Requirement ->
Copy everything in the listing below, from the line containing "family: Ranunculaceae" down to the end of the listing, reproducing each line unchanged.

================================

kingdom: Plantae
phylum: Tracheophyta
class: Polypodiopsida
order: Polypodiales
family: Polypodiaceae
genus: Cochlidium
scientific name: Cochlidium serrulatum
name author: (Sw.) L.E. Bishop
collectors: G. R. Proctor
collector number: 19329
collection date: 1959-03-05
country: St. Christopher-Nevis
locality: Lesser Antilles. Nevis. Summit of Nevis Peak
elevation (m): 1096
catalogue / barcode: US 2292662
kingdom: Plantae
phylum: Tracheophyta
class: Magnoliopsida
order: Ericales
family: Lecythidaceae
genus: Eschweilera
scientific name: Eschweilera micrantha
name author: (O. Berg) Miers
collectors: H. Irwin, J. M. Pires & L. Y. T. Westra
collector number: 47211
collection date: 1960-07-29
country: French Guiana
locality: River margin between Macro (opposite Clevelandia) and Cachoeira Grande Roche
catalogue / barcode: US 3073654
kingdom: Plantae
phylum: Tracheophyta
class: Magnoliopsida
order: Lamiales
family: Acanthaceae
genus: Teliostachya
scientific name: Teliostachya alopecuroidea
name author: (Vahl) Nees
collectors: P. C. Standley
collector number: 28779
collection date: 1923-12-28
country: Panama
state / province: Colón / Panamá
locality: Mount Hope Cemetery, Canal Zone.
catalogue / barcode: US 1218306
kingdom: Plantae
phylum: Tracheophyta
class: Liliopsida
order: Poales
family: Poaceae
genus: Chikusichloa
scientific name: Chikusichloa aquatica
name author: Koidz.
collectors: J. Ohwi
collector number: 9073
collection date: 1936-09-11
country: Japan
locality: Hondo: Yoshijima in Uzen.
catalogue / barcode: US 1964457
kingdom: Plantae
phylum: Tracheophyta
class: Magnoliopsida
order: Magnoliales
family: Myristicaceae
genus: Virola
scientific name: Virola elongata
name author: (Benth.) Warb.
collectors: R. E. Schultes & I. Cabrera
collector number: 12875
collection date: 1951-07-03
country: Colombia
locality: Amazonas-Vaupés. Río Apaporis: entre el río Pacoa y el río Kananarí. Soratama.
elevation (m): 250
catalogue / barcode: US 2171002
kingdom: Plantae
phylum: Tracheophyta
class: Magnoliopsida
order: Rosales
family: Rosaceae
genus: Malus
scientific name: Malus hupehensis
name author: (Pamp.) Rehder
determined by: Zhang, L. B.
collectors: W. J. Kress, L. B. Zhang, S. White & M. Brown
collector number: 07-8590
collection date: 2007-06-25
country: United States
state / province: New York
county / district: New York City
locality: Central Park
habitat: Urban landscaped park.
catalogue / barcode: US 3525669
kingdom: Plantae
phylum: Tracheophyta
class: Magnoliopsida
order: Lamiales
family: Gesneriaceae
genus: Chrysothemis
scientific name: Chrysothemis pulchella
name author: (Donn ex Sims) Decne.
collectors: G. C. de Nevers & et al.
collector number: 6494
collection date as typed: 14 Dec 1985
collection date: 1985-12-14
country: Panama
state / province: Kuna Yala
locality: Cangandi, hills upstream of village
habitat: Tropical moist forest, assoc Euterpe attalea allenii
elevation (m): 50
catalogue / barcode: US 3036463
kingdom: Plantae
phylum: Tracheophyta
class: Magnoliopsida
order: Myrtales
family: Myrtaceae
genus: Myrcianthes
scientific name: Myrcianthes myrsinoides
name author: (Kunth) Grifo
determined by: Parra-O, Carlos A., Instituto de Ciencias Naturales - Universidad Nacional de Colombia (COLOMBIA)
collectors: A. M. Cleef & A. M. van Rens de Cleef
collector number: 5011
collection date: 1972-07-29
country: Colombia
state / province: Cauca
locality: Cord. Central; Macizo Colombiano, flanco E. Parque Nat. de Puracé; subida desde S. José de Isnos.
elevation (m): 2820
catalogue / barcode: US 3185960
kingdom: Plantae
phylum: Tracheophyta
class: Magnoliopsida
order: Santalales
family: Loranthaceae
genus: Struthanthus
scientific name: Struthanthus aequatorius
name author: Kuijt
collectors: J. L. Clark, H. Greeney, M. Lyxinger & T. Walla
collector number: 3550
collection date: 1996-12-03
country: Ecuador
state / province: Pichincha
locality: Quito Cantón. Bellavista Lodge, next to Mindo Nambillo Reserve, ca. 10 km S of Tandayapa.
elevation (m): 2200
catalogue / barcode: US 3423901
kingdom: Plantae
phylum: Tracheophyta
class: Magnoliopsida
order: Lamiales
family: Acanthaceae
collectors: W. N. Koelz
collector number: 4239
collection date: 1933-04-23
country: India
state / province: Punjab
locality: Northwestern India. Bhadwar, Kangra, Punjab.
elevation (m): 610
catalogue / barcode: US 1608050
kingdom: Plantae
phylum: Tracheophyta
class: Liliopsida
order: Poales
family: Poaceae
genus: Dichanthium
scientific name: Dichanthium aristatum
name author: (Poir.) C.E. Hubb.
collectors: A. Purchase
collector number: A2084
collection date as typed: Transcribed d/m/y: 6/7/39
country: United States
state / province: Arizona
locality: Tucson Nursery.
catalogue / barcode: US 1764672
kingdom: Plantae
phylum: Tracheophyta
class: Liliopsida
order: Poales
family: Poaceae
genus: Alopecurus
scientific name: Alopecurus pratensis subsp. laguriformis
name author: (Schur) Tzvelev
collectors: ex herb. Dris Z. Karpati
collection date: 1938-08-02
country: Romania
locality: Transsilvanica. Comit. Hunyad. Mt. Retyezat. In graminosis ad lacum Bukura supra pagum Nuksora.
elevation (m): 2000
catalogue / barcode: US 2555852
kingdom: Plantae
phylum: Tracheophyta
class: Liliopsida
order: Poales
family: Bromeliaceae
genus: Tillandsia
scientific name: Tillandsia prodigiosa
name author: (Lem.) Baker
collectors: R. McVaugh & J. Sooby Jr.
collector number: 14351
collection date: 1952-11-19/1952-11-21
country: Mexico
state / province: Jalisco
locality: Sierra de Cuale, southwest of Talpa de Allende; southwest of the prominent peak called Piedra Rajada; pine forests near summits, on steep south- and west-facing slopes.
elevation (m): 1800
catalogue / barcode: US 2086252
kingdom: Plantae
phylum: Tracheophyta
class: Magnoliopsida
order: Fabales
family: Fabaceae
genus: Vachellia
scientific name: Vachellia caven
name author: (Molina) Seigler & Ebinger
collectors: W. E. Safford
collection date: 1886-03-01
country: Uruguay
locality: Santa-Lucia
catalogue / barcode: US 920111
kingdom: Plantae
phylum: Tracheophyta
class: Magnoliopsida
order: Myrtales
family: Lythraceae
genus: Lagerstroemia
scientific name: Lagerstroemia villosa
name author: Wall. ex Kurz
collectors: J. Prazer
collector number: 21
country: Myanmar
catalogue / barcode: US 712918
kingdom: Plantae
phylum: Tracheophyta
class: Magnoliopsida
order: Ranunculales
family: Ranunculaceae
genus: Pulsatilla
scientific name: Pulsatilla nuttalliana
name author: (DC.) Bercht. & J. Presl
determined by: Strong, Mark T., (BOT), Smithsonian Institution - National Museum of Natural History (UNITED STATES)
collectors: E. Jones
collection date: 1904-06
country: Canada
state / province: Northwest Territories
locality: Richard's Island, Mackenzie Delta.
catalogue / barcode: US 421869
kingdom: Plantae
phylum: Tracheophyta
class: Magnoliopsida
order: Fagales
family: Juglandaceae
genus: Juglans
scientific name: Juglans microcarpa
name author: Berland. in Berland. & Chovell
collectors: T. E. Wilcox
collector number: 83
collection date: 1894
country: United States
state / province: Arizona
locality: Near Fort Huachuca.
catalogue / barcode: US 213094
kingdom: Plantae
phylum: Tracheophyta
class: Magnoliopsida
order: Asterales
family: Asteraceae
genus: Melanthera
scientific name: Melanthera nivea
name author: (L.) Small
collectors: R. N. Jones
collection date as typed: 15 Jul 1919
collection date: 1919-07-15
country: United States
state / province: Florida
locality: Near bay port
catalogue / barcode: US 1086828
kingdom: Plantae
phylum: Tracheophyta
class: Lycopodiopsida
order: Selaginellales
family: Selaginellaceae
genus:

================================

Final answer ->
family: Ranunculaceae
genus: Pulsatilla
scientific name: Pulsatilla nuttalliana
name author: (DC.) Bercht. & J. Presl
determined by: Strong, Mark T., (BOT), Smithsonian Institution - National Museum of Natural History (UNITED STATES)
collectors: E. Jones
collection date: 1904-06
country: Canada
state / province: Northwest Territories
locality: Richard's Island, Mackenzie Delta.
catalogue / barcode: US 421869
kingdom: Plantae
phylum: Tracheophyta
class: Magnoliopsida
order: Fagales
family: Juglandaceae
genus: Juglans
scientific name: Juglans microcarpa
name author: Berland. in Berland. & Chovell
collectors: T. E. Wilcox
collector number: 83
collection date: 1894
country: United States
state / province: Arizona
locality: Near Fort Huachuca.
catalogue / barcode: US 213094
kingdom: Plantae
phylum: Tracheophyta
class: Magnoliopsida
order: Asterales
family: Asteraceae
genus: Melanthera
scientific name: Melanthera nivea
name author: (L.) Small
collectors: R. N. Jones
collection date as typed: 15 Jul 1919
collection date: 1919-07-15
country: United States
state / province: Florida
locality: Near bay port
catalogue / barcode: US 1086828
kingdom: Plantae
phylum: Tracheophyta
class: Lycopodiopsida
order: Selaginellales
family: Selaginellaceae
genus:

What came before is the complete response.